Saat ini, Kongregasi SMFA memiliki tiga kategori karya. Pertama karya milik Kongregasi SMFA; Pendidikan SMK Kartini (1978), PAUD Santo Antonius Sintang (2004), PAUD Kartini Pontianak (2005), asrama putri Sri Melati Putussibau (1939), asrama putri Kartini Sintang (1950) dan asrama putri Dharmawati (1967). Kedua, karya yang dikelola oleh Kongregasi SMFA; PAUD/TK Santa Angela Sosok (1996), PAUD Taman Seminari Santo Fransiskus Assisi Entikong (2013), Asrama Santa Teresa Entikong (2013). Ketiga, lintas karya tempat suster SMFA bekerja sebagai tenaga kerja pada; TK dan SMA Karya Budi Putussibau, pastoral lapangan dan rumah retret,

asrama putri Desa Remaja Sanggau, Keuskupan Sintang, Keuskupan Sanggau dan Keuskupan Agung Pontianak.

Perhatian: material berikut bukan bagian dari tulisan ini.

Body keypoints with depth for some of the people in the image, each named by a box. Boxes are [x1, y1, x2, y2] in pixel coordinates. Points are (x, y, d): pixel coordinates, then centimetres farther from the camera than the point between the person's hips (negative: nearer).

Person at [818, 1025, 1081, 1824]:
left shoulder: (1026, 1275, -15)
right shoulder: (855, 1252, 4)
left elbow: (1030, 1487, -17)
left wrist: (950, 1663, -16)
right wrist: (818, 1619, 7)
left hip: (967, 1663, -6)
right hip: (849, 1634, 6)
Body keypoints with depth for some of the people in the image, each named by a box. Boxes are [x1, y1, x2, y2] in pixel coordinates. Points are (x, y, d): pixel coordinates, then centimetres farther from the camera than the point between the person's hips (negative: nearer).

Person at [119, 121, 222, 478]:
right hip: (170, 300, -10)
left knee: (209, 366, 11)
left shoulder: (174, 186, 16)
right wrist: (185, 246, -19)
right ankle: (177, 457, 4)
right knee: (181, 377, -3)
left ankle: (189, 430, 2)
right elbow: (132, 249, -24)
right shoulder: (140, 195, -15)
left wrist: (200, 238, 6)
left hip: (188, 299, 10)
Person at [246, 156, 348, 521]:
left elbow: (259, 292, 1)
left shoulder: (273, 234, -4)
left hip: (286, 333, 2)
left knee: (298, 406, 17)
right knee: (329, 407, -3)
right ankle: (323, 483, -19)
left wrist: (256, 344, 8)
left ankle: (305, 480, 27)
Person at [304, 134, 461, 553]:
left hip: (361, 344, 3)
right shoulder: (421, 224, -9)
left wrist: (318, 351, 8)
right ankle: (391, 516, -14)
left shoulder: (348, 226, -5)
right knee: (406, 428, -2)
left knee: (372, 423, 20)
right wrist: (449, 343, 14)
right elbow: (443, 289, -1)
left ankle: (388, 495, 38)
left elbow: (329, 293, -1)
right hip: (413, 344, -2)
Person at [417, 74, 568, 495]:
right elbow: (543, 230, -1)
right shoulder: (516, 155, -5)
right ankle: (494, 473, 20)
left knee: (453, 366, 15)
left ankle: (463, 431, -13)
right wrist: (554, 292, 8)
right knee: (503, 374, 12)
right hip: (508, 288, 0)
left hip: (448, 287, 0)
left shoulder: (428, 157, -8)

Sejak awal kongregasi sampai sekarang penulisan sejarah lokal Gereja Katolik dalam hal ini Kongregasi Suster Misi Fransiskan Santo Antonius (SMFA) di Indonesia belum ada yang menulis menjadi sebuah buku sejarah Kongregasi SMFA. Perkembangan karya Kongregasi SMFA dari waktu ke waktu luput dari perhatian. Yang ada, hanyalah catatan sejarah yang di tulis oleh Suster Therese van Rienen yang mengisahkan situasi awal Kongregasi SMFA 1931–1947. Tulisan Suster Therese van Rienen belum pernah diperbarui. Sehubungan dengan hal tersebut, pada pertemuan suster berkaul kekal awal Desember 2004 dihimbau untuk menulis sejarah Kongregasi SMFA, dan dipertegaskan lagi dalam pertemuan para suster berkaul kekal tanggal 24–28 Juli 2005, dan belum terwujud juga.

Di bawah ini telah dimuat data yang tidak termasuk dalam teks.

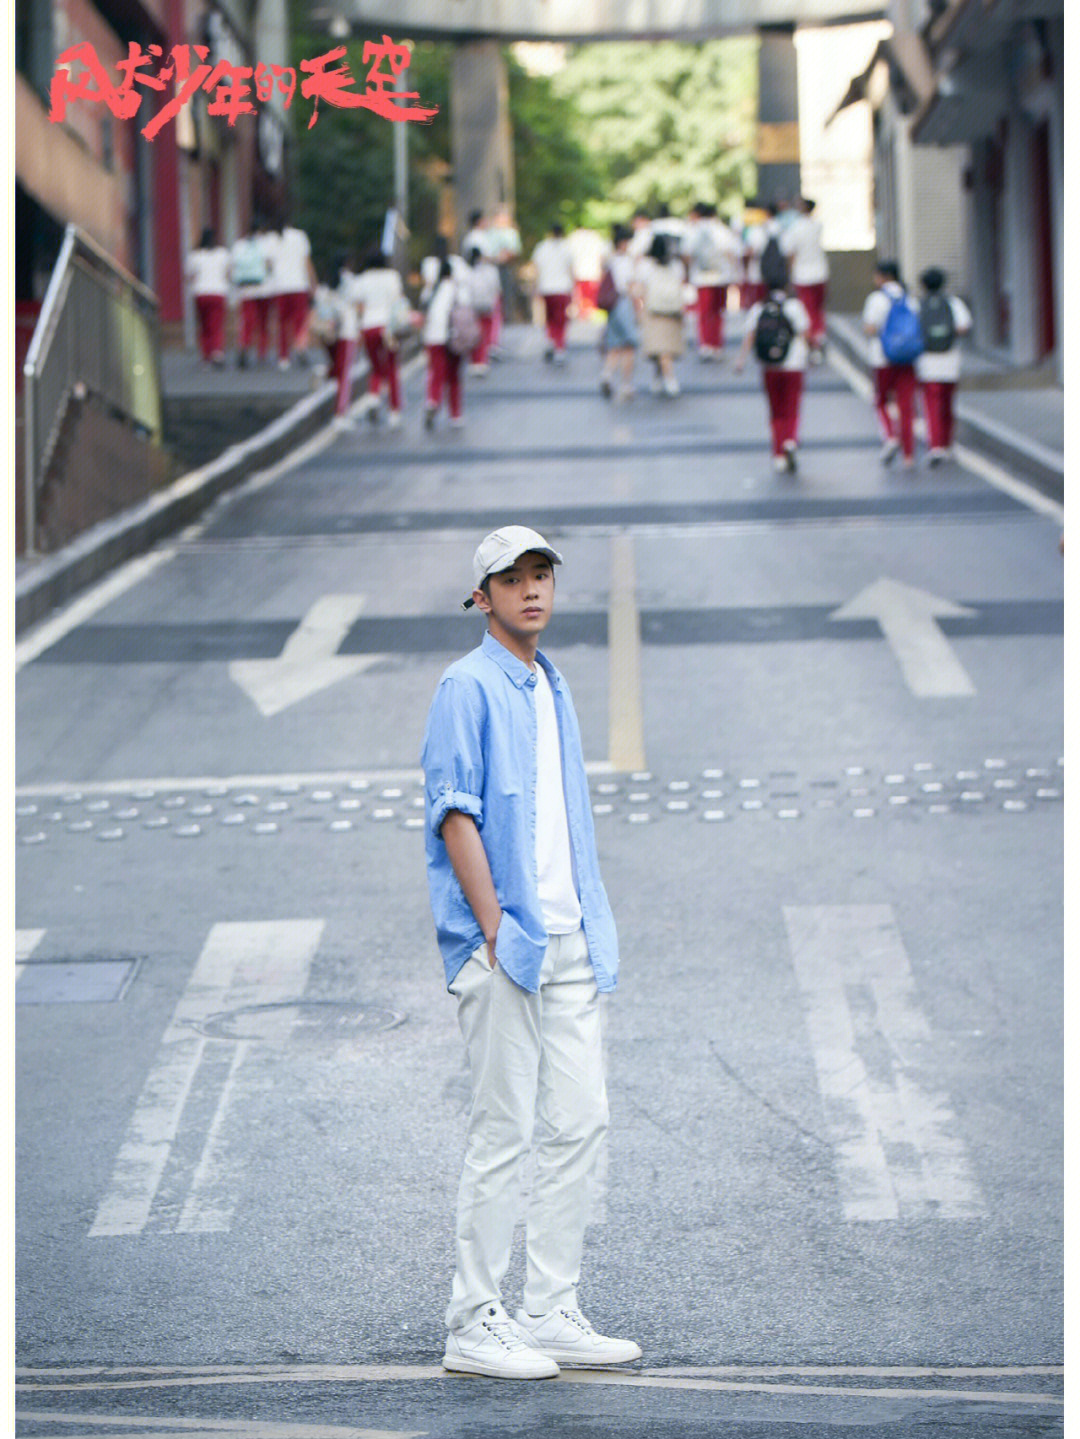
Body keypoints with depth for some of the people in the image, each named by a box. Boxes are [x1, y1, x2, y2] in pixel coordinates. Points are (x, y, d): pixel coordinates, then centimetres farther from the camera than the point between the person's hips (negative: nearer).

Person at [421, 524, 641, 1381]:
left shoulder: (554, 689, 18)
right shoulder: (469, 687, -7)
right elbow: (455, 814, -13)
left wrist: (593, 934, 15)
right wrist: (494, 930, -18)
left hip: (567, 942, 8)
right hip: (502, 945, -8)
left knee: (580, 1125, 8)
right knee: (503, 1134, -5)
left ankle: (552, 1315, 15)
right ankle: (475, 1325, 1)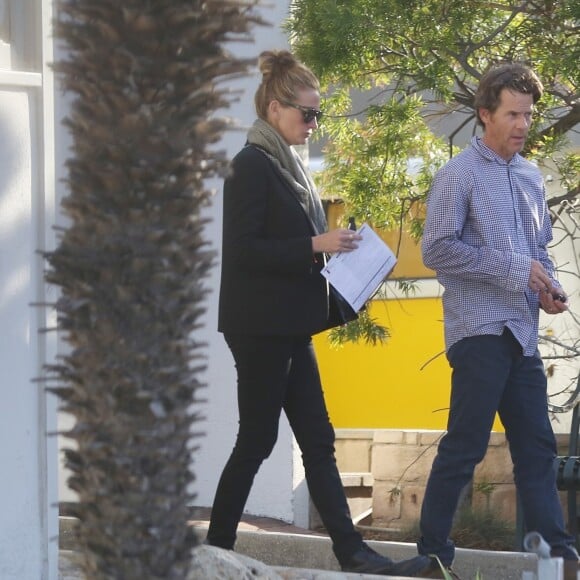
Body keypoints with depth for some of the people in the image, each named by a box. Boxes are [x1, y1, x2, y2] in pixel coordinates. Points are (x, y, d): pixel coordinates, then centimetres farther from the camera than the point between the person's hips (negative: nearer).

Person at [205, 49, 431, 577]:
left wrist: (330, 247, 7)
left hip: (289, 327, 9)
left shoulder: (288, 165, 14)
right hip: (261, 327, -9)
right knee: (257, 439, -2)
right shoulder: (252, 165, -12)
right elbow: (242, 249, -19)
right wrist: (315, 245, -21)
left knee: (317, 440, 4)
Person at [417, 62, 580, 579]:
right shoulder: (461, 175, -6)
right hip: (480, 330, -7)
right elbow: (437, 250, -11)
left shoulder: (531, 177, 14)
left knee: (537, 447, 6)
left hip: (522, 335, 7)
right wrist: (515, 271, -13)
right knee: (465, 445, -5)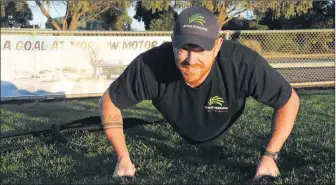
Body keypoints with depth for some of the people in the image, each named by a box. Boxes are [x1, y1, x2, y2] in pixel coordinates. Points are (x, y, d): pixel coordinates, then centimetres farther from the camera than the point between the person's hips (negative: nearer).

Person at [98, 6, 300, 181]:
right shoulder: (150, 65, -40)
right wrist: (123, 158, -25)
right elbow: (109, 101, -22)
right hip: (174, 136, 0)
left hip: (225, 136, 0)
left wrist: (270, 157, -29)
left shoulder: (243, 64, -42)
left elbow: (289, 100, -25)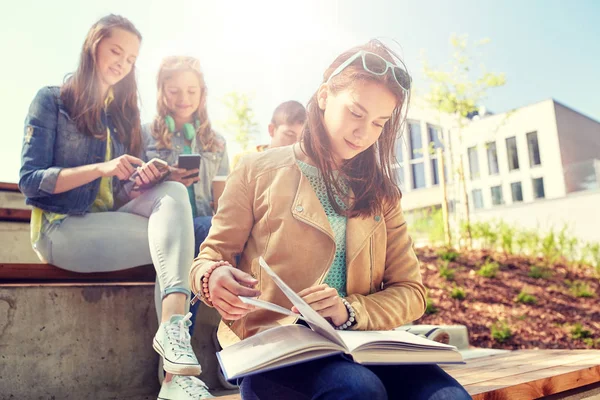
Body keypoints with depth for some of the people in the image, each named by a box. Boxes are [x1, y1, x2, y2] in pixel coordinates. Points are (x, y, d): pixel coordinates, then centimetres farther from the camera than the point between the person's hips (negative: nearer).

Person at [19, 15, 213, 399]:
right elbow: (29, 180, -7)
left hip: (113, 221, 5)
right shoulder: (52, 101, 4)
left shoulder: (123, 116, 19)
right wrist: (101, 168, -21)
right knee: (175, 238, -25)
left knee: (173, 192, -26)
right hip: (61, 226, -5)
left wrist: (141, 181, -11)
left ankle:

Penulis yang notabene adalah anggota dari Kongregasi SMFA sejak 1991, ikut terlibat dan merasa bertanggung jawab atas kelangsungan karya kongregasi dalam karya pendidikan dan pelayanan pastoral baik mengenai kuantitas maupun kualitasnya. Untuk mewujudkan kedekatan emosional dan tanggung jawab tersebut penulis ingin menyumbangkan pikiran dan tenaga dalam bentuk skripsi untuk mengenali kisah perjalanan hidup kongregasi dengan rekonstruksi jenis–jenis pelayanan, personil, wilayah pelayanan, fasilitas/financial Kongregasi SMFA dalam kurun waktu yang panjang 1931– 2014 sampai terumus visi–misi SMFA 2014–2018. Penulis menilai dan mengevaluasi efektivitas karya pendidikan dan pelayanan pastoral dalam

menjawab kebutuhan aktual masyaraktat dan umat sesuai zamannya. Berdasarkan latar belakang yang ada, maka penulis mengambil judul:”Evaluasi Kisah Karya, Visi–Misi, dan Efektivitas Karya Pendidikan dan Pelayanan Pastoral Kongregasi SMFA Pontianak

Penulis memfokuskan perhatian pada 4 aspek telaah: jenis–jenis pelayanan, personil, wilayah pelayanan, fasilitas/financial dikaitkan dengan semangat Fransiskan sampai rumusan visi–misi Kongregasi SMFA. Oleh karena rentang waktu yang panjang dari tahun berdirinya (1931) sampai sebelum visi–misi baru dirumuskan menjadi latar belakang penulis untuk menganalisis visi–misi Kongregasi yang dirumuskan tahun 2014 namun tampak bahwa tidak hanya visi–misi tersebut yang telah menjiwai karya pendidikan (PAUD, SMK, asrama) dan pelayanan pastoral Kongregasi SMFA bagi Gereja di Wilayah–wilayah tetapi juga kisah perjalanan karya Kongregasi SMFA di Indonesia yang dilandasi Spiritualitas Fransiskan. Dengan kata lain, ada kisah yang mengantar rumusan visi–misi itu, namun juga ada Spiritualitas Fransiskan yang melandasi kisah dan karya–karya Kongregasi SMFA di Indonesia yang akhirnya berbuah pada pemenuhan kebutuhan masyarakat dan Gereja hingga saat ini.